# Aim of the exercise
Repeat word for word the passage of the text on pre-deployment considerations for Linux that begins with the words "Prior to deploying" and ends with "to your device.".

# Given text
Pre-deployment Considerations on Linux

Prior to deploying your application, refer to this list, which was written to help you avoid some common problems that might arise while you're deploying the game to your device.

  • Although it may seem like an obvious consideration, please make sure that the Android device is properly connected to your computer.

  • If you already haven't done so, verify that Android Debug Bridge (adb) lists your connected device(s). To learn more about adb, enter adb --help into the terminal. You can also refer to the Android Debug Bridge User Guide to learn more about adb and how to set up the program on your computer.

  • In order to properly build, cook, package, and deploy your game to Android, you'll need to have JDK 8 installed, with your JAVA_HOME environment variable set to the correct version of the JDK. To verify that JAVA_HOME is set properly, enter echo $JAVA_HOME into the terminal. If you don't see the correct JDK version, download JDK 8 , and install it on your Linux computer, making sure to set the JAVA_HOME environment variable to the newly installed JDK. You can set the JAVA_HOME environment variable in the Android SDK Project Settings .

[Collected data]
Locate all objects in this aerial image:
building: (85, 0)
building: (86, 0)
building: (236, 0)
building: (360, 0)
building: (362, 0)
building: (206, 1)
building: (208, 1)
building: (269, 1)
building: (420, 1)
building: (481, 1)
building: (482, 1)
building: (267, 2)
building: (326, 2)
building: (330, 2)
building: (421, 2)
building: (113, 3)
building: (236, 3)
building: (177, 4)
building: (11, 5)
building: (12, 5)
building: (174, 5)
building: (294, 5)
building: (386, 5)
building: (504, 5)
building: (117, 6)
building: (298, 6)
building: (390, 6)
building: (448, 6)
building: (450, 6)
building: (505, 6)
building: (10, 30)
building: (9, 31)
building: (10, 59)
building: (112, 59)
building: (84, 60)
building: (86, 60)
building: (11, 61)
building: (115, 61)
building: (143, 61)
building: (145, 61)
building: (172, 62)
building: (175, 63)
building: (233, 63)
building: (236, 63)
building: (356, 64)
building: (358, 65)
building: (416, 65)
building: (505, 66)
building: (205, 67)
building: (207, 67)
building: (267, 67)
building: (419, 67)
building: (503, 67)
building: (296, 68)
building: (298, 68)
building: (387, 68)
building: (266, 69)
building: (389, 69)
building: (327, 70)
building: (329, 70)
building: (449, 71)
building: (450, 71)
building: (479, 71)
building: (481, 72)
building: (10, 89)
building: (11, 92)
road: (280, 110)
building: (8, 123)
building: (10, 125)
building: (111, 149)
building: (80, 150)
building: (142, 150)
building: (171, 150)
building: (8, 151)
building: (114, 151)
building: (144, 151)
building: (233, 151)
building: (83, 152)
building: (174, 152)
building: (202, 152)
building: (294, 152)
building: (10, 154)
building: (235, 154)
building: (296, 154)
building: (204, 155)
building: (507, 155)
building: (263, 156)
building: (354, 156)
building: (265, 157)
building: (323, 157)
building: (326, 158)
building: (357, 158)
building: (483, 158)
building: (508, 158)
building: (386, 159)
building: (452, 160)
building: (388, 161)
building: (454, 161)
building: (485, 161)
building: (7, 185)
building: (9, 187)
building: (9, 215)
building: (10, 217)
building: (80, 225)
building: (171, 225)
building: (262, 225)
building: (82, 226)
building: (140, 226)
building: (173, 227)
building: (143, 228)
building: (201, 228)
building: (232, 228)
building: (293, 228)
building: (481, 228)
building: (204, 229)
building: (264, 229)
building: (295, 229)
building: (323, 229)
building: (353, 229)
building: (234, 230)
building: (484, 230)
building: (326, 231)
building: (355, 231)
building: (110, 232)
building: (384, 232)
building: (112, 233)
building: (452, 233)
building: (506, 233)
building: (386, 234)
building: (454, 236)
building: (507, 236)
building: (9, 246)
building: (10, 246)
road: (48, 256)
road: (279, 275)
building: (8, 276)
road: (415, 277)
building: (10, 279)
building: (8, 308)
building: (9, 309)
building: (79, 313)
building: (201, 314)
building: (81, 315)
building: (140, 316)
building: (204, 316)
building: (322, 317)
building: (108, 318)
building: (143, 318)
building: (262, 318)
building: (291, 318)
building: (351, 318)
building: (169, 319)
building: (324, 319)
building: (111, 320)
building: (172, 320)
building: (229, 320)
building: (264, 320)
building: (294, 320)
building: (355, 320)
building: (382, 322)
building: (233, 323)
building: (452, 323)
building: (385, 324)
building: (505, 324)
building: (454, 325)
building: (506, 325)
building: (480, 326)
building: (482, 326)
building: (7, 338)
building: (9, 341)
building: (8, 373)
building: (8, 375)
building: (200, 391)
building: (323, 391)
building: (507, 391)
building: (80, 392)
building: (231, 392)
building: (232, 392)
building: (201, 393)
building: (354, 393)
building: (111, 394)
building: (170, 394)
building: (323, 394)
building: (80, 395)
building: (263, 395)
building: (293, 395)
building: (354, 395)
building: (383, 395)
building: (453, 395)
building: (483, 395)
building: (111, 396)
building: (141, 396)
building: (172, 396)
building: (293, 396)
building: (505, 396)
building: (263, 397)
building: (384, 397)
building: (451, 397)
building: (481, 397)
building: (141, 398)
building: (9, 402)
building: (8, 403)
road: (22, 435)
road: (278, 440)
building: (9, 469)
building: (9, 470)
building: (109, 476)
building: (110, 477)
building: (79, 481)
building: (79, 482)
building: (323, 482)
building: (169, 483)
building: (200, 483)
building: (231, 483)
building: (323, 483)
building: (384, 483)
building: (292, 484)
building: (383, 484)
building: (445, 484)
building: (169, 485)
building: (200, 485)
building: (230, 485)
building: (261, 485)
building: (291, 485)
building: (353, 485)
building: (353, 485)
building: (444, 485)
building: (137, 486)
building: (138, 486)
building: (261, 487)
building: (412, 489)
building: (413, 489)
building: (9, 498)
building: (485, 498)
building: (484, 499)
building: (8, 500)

# Task response
Prior to deploying your application, refer to this list, which was written to help you avoid some common problems that might arise while you're deploying the game to your device.